Le tendenze 2016 per arredare e ristrutturare un bagno con stile prevedono l’uso della tecnica del mosaico che può essere declinato in molti modi originali. Diverse imprese di ristrutturazione bagno Roma propongono soluzioni di rivestimenti in stile mosaico con un’ampia scelta di materiali e soprattutto facili da lavare, perché uno degli svantaggi del mosaico è la difficoltà di riuscire a pulire bene le piastrelle e gli interstizi. Ma a cosa bisogna fare attenzione durante il montaggio di un rivestimento per bagno a mosaico?

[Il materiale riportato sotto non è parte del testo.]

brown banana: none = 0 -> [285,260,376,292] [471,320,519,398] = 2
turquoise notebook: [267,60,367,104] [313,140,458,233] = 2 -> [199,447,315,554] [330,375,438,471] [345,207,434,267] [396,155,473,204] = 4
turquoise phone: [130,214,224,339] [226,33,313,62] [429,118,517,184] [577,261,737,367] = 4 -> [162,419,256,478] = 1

Come rivestire il bagno con la tecnica a mosaico

Il mosaico è una composizione che utilizza frammenti di materiali diversi. Si può scegliere un rivestimento uniforme oppure creare degli “effetti”, disegni e rilievi con altri materiali come, per esempio, utilizzare ciottoli, pasta di vetro, arenaria, ceramica smaltata, marmo oltre che le classiche piastrelle da bagno.

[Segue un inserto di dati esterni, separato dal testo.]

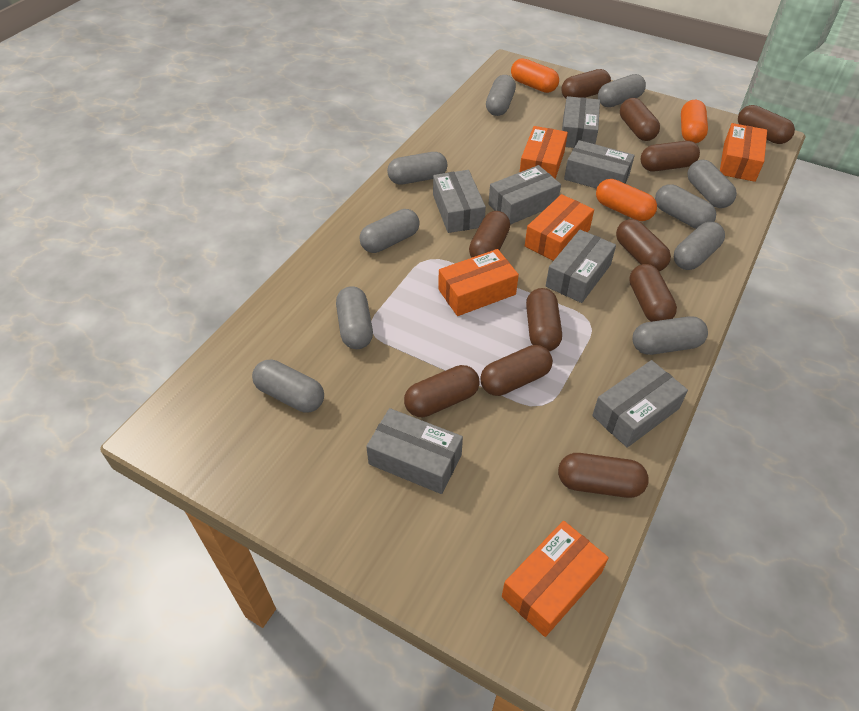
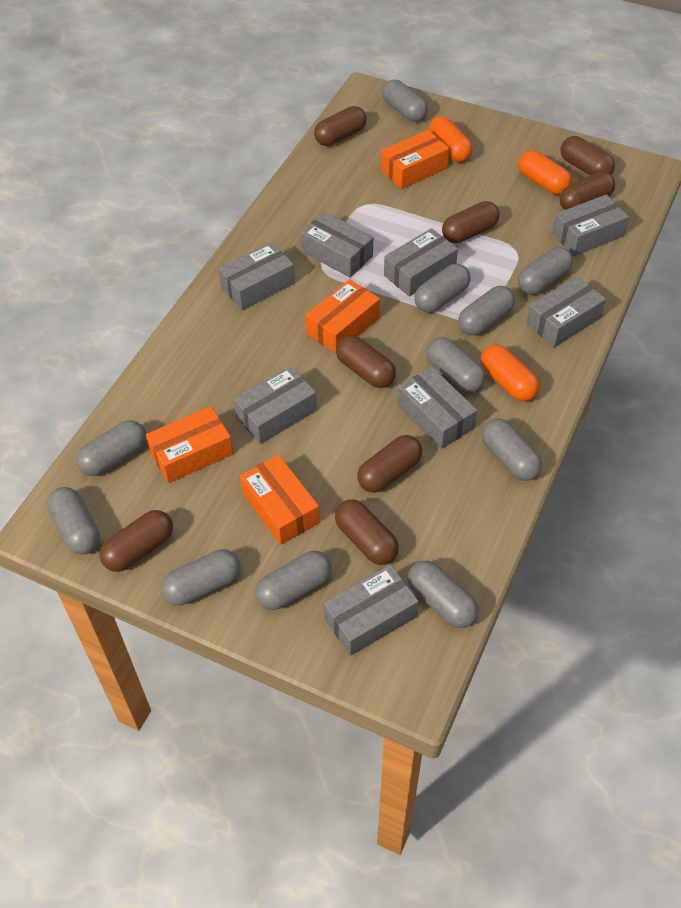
brown capsule: [404,365,480,417] [469,211,510,258] [480,345,553,396] [526,288,562,351] [558,453,649,498] [561,69,611,98] [616,219,671,271] [620,98,660,141] [629,264,677,322] [641,141,700,172] [738,105,795,144] = 11 -> [99,510,173,572] [314,106,367,146] [335,499,399,565] [336,335,396,388] [357,435,422,493] [442,201,500,243] [560,136,615,176] [560,171,615,210] = 8
grey box: [366,408,463,494] [433,170,486,233] [489,165,561,225] [546,230,616,303] [562,96,600,148] [564,140,635,189] [592,360,688,448] = 7 -> [219,242,295,310] [233,366,317,444] [300,211,373,278] [323,565,418,656] [384,228,458,297] [397,367,477,449] [526,276,606,347] [552,194,629,256] = 8
grey capsule: [252,360,324,413] [336,286,373,349] [359,209,420,253] [387,152,447,185] [486,75,516,116] [598,74,646,107] [632,316,708,355] [655,184,716,229] [674,222,725,270] [687,160,737,208] = 10 -> [47,487,100,555] [76,420,146,476] [161,549,240,605] [255,551,332,610] [382,80,428,122] [408,560,479,628] [414,264,470,313] [426,337,486,392] [458,286,515,336] [481,418,542,481] [518,247,573,295] = 11
orange box: [438,249,519,316] [502,521,609,637] [520,126,568,179] [525,194,594,261] [720,123,767,182] = 5 -> [146,406,233,483] [240,455,320,545] [305,279,380,353] [381,130,450,189] = 4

Il supporto più utilizzato per applicare i tasselli è il calcestruzzo sia perché economico sia perché è molto adattabile ai diversi materiali impiegati per il mosaico.
Per rivestire correttamente la parete a mosaico si posiziona una rete ed uno strato di calcestruzzo di circa 13 mm di spessore per proteggere il mosaico dalla fessurazione. Per un mosaico personalizzato e originale, si può procedere in due modi:

  • Fare un disegno a carboncino sul supporto, inserire uno strato poco spesso di adesivo sulle zone da lavorare; oppure
  • unire le tessere del mosaico per il bagno alla rovescia per ottenere una superficie piana, quindi incollare i tasselli sul supporto definitivo, e togliere il fondo provvisorio.

Esistono poi dei mosaici a pannelli già predisposti e da applicare alla parete come delle piastrelle. I supporti per i mosaici sono realizzati in pietra, ottone o terracotta e inseriti nelle superfici da decorare. Il supporto può essere contornato da una cornice rialzata oppure liscia. Nel caso si desidera utilizzare il legno è opportuno che sia sottoposto a un trattamento anti umidità e quindi optare per il legno CTBH già lavorato per resistere ai danni dell’acqua e dell’umidità.

Il legante si compone di calce spenta, polvere di mattone e marmo e serve a definire la ripartizione degli spazi e creare una guida durante l’esecuzione. Il legante del mosaico viene steso poco per volta – e se la parete da rivestire è ampia, anche a giornate – per evitare che si asciughi prima di aver collocato le tessere. Sullo strato di legante si riporta il disegno definitivo tramite cartone o spolvero.

Gli attrezzi necessari per la posa del mosaico sono matita e righelli, squadra, trapano, seghetti, filo a piombo, viti, tasselli.